Place the turkey strips horizontally across the oven racks, such that they don’t touch each other. If the strips are moist you need to soak the marinade using paper, before placing them on the racks. It will be less cleaning for you.

Dehydrate the jerky for 2 hours.

Remove the jerky from the oven and let it cool before serving or storing.

Dehydrated Risotto

Preparation Time: 30 minutes | Cooking Time: 9 hours | Ready In: 9 hours and 30 minutes | Servings: 3

INGREDIENTS:

1 cup short grain rice

2 cups chicken broth

½ cup white wine

1 cup diced mushrooms

½ medium onion, chopped

1 clove garlic, minced

3 tablespoons parmesan cheese

1 tablespoon olive oil

HOW TO:

Place a deep pot over medium heat and add olive oil to it. Add the onions and garlic once the oil is heated and cook until they become translucent.

Boil the broth in a separate pot over medium heat.

Add the rice to the pot with onions and garlic and stir for 2 minutes.

Pour the wine over the onion and garlic and stir until it’s absorbed.

Add the mushrooms and the boiled broth, ½ cup at a time to the pot. Let the liquid be absorbed before adding more and stir

Remove the pot from the heat and allow the risotto to cool down.

Once cooled, spread it out on dehydrator sheets.

———

- **ABOUT THIS TASK**
Condense the paragraph of the recipe excerpt that begins "Place a deep pot over medium heat" into a short list of steps, keeping its main facts.

- **DATASET SECTION**
———

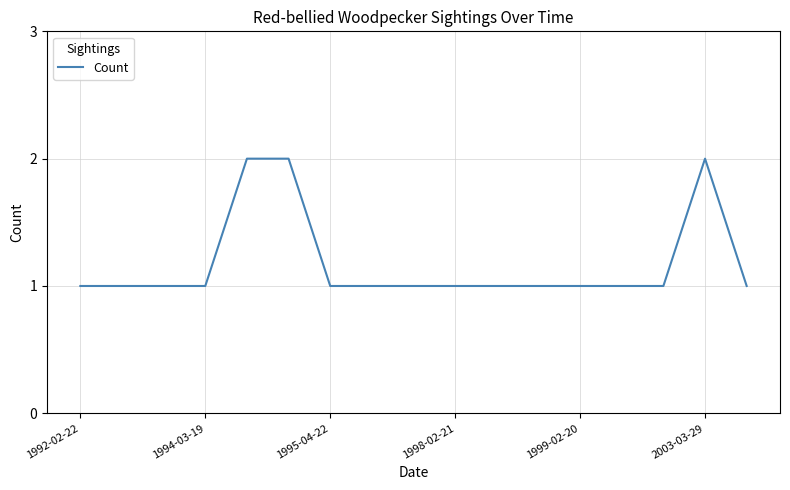

Does the chart display data point markers on the line(s)?

No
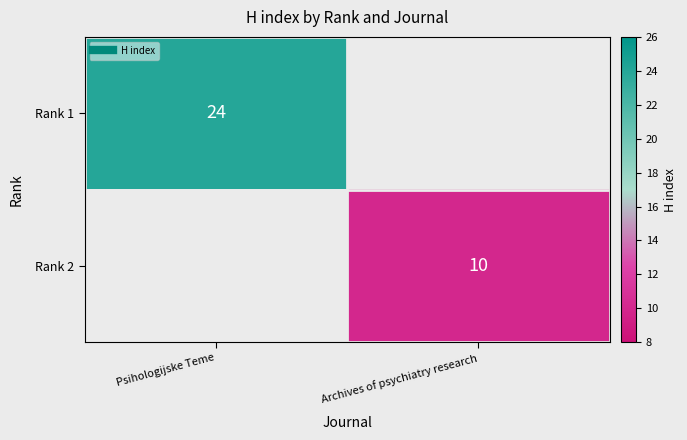

Rank the series by their average value, from highest to lowest.

Rank 1, Rank 2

———

- **WRITTEN ANSWER**
- Heat olive oil in a deep pot over medium heat.
- Once the oil is hot, add the onions and garlic.
- Cook until they turn translucent.